[PROBLEM TO SOLVE]:
Send back the data below exactly. Drop every picture.

[EXTRACTED INFORMATION]:
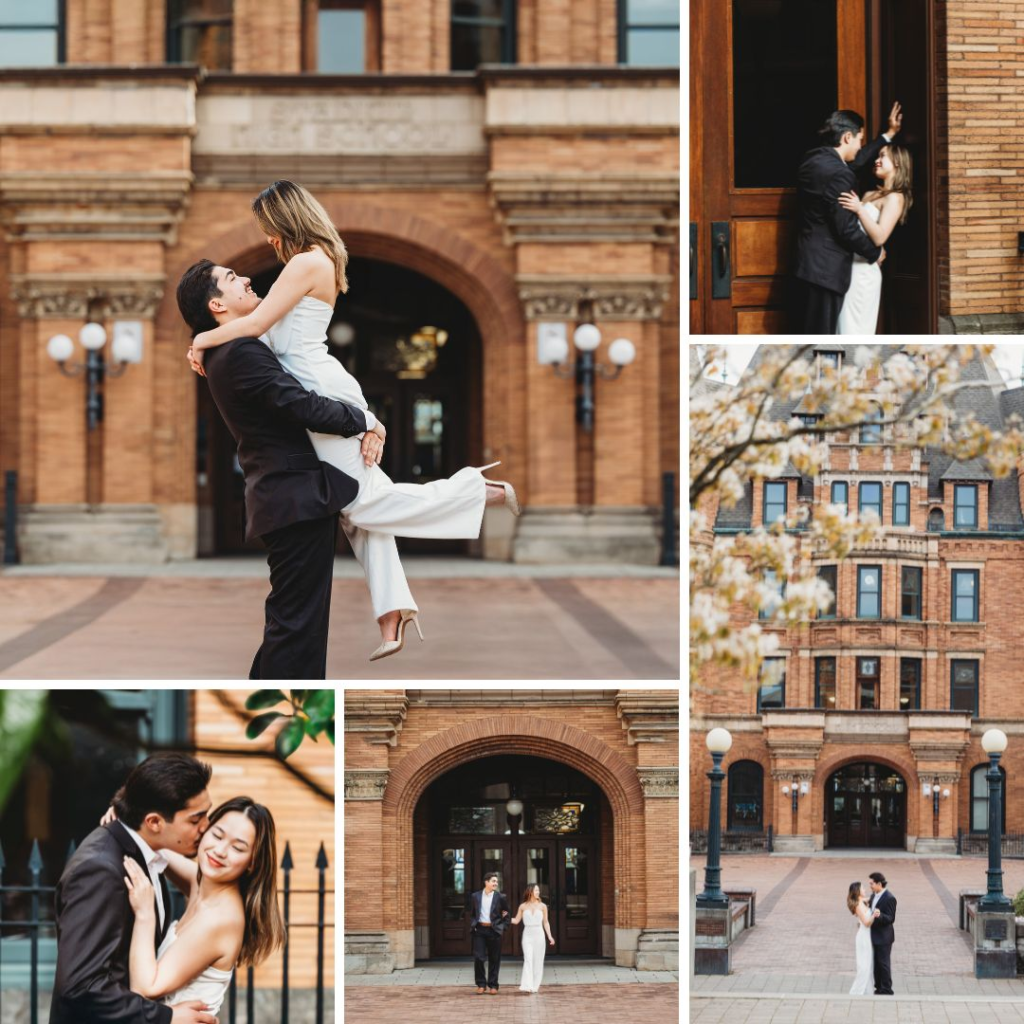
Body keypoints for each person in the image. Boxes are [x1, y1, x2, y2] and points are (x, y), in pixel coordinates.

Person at [186, 180, 521, 662]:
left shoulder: (306, 262)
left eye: (268, 229)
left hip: (321, 388)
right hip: (320, 384)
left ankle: (476, 491)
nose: (267, 241)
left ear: (284, 221)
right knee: (357, 504)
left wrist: (201, 341)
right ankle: (392, 614)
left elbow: (257, 327)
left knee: (363, 504)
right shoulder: (309, 262)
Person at [177, 260, 377, 679]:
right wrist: (366, 420)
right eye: (232, 279)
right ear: (217, 304)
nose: (246, 279)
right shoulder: (240, 351)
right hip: (294, 498)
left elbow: (275, 315)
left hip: (287, 498)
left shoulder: (231, 346)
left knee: (291, 623)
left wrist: (202, 338)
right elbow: (299, 405)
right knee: (297, 627)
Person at [49, 754, 217, 1024]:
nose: (206, 827)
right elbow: (81, 989)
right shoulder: (100, 871)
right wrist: (167, 1017)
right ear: (153, 822)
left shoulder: (144, 852)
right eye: (196, 819)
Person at [117, 796, 284, 1015]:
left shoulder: (220, 919)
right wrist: (123, 819)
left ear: (253, 862)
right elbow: (155, 845)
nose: (220, 850)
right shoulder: (202, 886)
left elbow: (145, 988)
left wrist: (145, 915)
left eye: (238, 848)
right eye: (217, 835)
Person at [793, 103, 903, 334]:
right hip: (827, 270)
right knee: (822, 336)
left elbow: (855, 163)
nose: (860, 147)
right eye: (859, 140)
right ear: (846, 137)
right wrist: (875, 253)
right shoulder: (839, 173)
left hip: (809, 263)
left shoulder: (812, 160)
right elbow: (846, 229)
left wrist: (888, 135)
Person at [836, 144, 913, 334]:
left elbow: (880, 237)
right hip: (847, 266)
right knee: (841, 328)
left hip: (864, 272)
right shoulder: (869, 194)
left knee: (855, 330)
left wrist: (859, 209)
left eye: (882, 156)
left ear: (897, 162)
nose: (876, 160)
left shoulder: (896, 198)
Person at [467, 872, 511, 995]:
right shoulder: (475, 896)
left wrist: (502, 928)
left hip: (494, 930)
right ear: (486, 882)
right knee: (479, 958)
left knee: (494, 958)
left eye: (496, 882)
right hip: (480, 930)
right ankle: (481, 984)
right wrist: (473, 925)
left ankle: (493, 985)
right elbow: (471, 913)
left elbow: (507, 914)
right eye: (493, 881)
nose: (495, 883)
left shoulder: (501, 897)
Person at [510, 883, 555, 993]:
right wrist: (505, 918)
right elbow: (516, 921)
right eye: (536, 890)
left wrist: (550, 936)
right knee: (528, 959)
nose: (538, 892)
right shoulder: (523, 906)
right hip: (527, 935)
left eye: (538, 890)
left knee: (538, 961)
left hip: (539, 935)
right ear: (530, 892)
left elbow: (546, 922)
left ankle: (535, 986)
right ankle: (527, 985)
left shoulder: (543, 906)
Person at [868, 871, 897, 995]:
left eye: (871, 883)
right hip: (873, 934)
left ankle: (887, 988)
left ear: (879, 883)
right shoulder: (873, 895)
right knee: (876, 962)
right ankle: (878, 986)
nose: (870, 886)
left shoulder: (890, 898)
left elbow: (891, 918)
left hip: (884, 937)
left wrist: (880, 916)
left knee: (884, 963)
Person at [846, 881, 875, 996]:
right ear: (858, 891)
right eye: (862, 888)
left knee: (869, 965)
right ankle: (856, 992)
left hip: (867, 936)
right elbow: (867, 923)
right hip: (863, 937)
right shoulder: (858, 905)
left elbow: (871, 898)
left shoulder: (862, 901)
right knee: (864, 965)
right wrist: (874, 915)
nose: (865, 889)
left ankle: (868, 992)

[YOUR RESPONSE]:
Body keypoints for each person in the image. Boxes are [x1, y1, x2, y2] and points are (x, y), in pixel coordinates.

Person at [186, 180, 521, 662]:
left shoulder: (306, 262)
left eye: (268, 229)
left hip: (321, 388)
right hip: (320, 384)
left ankle: (476, 491)
nose: (267, 241)
left ear: (284, 221)
right knee: (357, 504)
left wrist: (201, 341)
right ankle: (392, 614)
left elbow: (257, 327)
left knee: (363, 504)
right shoulder: (309, 262)
Person at [177, 260, 377, 679]:
right wrist: (366, 420)
right eye: (232, 279)
right ear: (217, 304)
nose: (246, 279)
right shoulder: (240, 351)
right hip: (294, 498)
left elbow: (275, 315)
left hip: (287, 498)
left shoulder: (231, 346)
left knee: (291, 623)
left wrist: (202, 338)
right elbow: (299, 405)
right knee: (297, 627)
Person at [49, 754, 217, 1024]:
nose: (206, 827)
right elbow: (81, 989)
right shoulder: (100, 871)
right wrist: (167, 1017)
right ear: (153, 822)
left shoulder: (144, 852)
right eye: (196, 819)
Person at [117, 796, 284, 1015]:
left shoulder: (220, 919)
right wrist: (123, 819)
left ear: (253, 862)
right elbow: (155, 845)
nose: (220, 850)
right shoulder: (202, 886)
left elbow: (145, 988)
left wrist: (145, 915)
left eye: (238, 848)
right eye: (217, 835)
Person at [793, 103, 903, 334]:
right hip: (827, 270)
right knee: (822, 336)
left elbow: (855, 163)
nose: (860, 147)
right eye: (859, 140)
right ear: (846, 137)
right wrist: (875, 253)
right shoulder: (839, 173)
left hip: (809, 263)
left shoulder: (812, 160)
right elbow: (846, 229)
left wrist: (888, 135)
Person at [836, 144, 913, 334]:
left elbow: (880, 237)
right hip: (847, 266)
right knee: (841, 328)
left hip: (864, 272)
right shoulder: (869, 194)
left knee: (855, 330)
left wrist: (859, 209)
left eye: (882, 156)
left ear: (897, 162)
nose: (876, 160)
left shoulder: (896, 198)
Person at [467, 872, 511, 995]:
right shoulder: (475, 896)
left wrist: (502, 928)
left hip: (494, 930)
right ear: (486, 882)
right knee: (479, 958)
left knee: (494, 958)
left eye: (496, 882)
right hip: (480, 930)
right ankle: (481, 984)
right wrist: (473, 925)
left ankle: (493, 985)
right elbow: (471, 913)
left elbow: (507, 914)
right eye: (493, 881)
nose: (495, 883)
left shoulder: (501, 897)
Person at [510, 883, 555, 993]:
right wrist: (505, 918)
right elbow: (516, 921)
right eye: (536, 890)
left wrist: (550, 936)
right knee: (528, 959)
nose: (538, 892)
right shoulder: (523, 906)
right hip: (527, 935)
left eye: (538, 890)
left knee: (538, 961)
left hip: (539, 935)
right ear: (530, 892)
left elbow: (546, 922)
left ankle: (535, 986)
right ankle: (527, 985)
left shoulder: (543, 906)
Person at [868, 871, 897, 995]:
left eye: (871, 883)
right hip: (873, 934)
left ankle: (887, 988)
left ear: (879, 883)
right shoulder: (873, 895)
right knee: (876, 962)
right ankle: (878, 986)
nose: (870, 886)
left shoulder: (890, 898)
left elbow: (891, 918)
left hip: (884, 937)
left wrist: (880, 916)
left knee: (884, 963)
Person at [846, 881, 875, 996]:
right ear: (858, 891)
right eye: (862, 888)
left knee: (869, 965)
right ankle: (856, 992)
left hip: (867, 936)
right elbow: (867, 923)
right hip: (863, 937)
right shoulder: (858, 905)
left elbow: (871, 898)
left shoulder: (862, 901)
right knee: (864, 965)
right wrist: (874, 915)
nose: (865, 889)
left ankle: (868, 992)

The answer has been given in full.